• Task prompt:
Put all of the data below into a numbered list with one line per number, leaving out any blank lines.
═════ Raw records
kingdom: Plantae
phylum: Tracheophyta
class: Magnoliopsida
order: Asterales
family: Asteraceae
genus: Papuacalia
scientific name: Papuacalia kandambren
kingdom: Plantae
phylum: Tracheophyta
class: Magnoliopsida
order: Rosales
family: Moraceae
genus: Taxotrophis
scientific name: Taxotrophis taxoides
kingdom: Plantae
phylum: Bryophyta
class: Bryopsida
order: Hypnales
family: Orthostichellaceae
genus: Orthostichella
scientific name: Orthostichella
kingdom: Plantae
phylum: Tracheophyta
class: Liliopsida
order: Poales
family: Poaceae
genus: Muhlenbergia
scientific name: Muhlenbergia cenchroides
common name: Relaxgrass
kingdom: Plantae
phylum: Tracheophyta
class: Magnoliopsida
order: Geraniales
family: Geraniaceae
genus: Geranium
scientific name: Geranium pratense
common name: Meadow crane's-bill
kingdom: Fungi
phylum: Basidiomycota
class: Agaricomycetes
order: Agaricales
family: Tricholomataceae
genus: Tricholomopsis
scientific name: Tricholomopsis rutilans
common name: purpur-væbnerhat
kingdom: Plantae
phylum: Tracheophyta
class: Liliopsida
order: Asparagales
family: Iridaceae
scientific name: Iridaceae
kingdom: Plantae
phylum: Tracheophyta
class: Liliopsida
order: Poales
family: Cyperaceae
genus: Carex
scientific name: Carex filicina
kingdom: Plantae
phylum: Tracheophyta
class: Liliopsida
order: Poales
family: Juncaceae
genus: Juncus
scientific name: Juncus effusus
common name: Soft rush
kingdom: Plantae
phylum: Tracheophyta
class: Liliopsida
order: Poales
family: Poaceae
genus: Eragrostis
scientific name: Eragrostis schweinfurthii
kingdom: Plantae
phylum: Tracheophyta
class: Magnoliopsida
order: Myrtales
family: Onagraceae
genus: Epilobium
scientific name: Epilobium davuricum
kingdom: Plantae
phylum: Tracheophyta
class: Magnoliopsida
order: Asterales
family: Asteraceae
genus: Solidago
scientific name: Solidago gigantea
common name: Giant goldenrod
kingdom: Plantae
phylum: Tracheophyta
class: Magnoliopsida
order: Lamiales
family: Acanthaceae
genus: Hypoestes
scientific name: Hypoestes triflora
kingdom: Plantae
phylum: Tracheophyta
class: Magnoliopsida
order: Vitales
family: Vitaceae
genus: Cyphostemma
══════════
• Output for this exercise:
1. kingdom: Plantae
2. phylum: Tracheophyta
3. class: Magnoliopsida
4. order: Asterales
5. family: Asteraceae
6. genus: Papuacalia
7. scientific name: Papuacalia kandambren
8. kingdom: Plantae
9. phylum: Tracheophyta
10. class: Magnoliopsida
11. order: Rosales
12. family: Moraceae
13. genus: Taxotrophis
14. scientific name: Taxotrophis taxoides
15. kingdom: Plantae
16. phylum: Bryophyta
17. class: Bryopsida
18. order: Hypnales
19. family: Orthostichellaceae
20. genus: Orthostichella
21. scientific name: Orthostichella
22. kingdom: Plantae
23. phylum: Tracheophyta
24. class: Liliopsida
25. order: Poales
26. family: Poaceae
27. genus: Muhlenbergia
28. scientific name: Muhlenbergia cenchroides
29. common name: Relaxgrass
30. kingdom: Plantae
31. phylum: Tracheophyta
32. class: Magnoliopsida
33. order: Geraniales
34. family: Geraniaceae
35. genus: Geranium
36. scientific name: Geranium pratense
37. common name: Meadow crane's-bill
38. kingdom: Fungi
39. phylum: Basidiomycota
40. class: Agaricomycetes
41. order: Agaricales
42. family: Tricholomataceae
43. genus: Tricholomopsis
44. scientific name: Tricholomopsis rutilans
45. common name: purpur-væbnerhat
46. kingdom: Plantae
47. phylum: Tracheophyta
48. class: Liliopsida
49. order: Asparagales
50. family: Iridaceae
51. scientific name: Iridaceae
52. kingdom: Plantae
53. phylum: Tracheophyta
54. class: Liliopsida
55. order: Poales
56. family: Cyperaceae
57. genus: Carex
58. scientific name: Carex filicina
59. kingdom: Plantae
60. phylum: Tracheophyta
61. class: Liliopsida
62. order: Poales
63. family: Juncaceae
64. genus: Juncus
65. scientific name: Juncus effusus
66. common name: Soft rush
67. kingdom: Plantae
68. phylum: Tracheophyta
69. class: Liliopsida
70. order: Poales
71. family: Poaceae
72. genus: Eragrostis
73. scientific name: Eragrostis schweinfurthii
74. kingdom: Plantae
75. phylum: Tracheophyta
76. class: Magnoliopsida
77. order: Myrtales
78. family: Onagraceae
79. genus: Epilobium
80. scientific name: Epilobium davuricum
81. kingdom: Plantae
82. phylum: Tracheophyta
83. class: Magnoliopsida
84. order: Asterales
85. family: Asteraceae
86. genus: Solidago
87. scientific name: Solidago gigantea
88. common name: Giant goldenrod
89. kingdom: Plantae
90. phylum: Tracheophyta
91. class: Magnoliopsida
92. order: Lamiales
93. family: Acanthaceae
94. genus: Hypoestes
95. scientific name: Hypoestes triflora
96. kingdom: Plantae
97. phylum: Tracheophyta
98. class: Magnoliopsida
99. order: Vitales
100. family: Vitaceae
101. genus: Cyphostemma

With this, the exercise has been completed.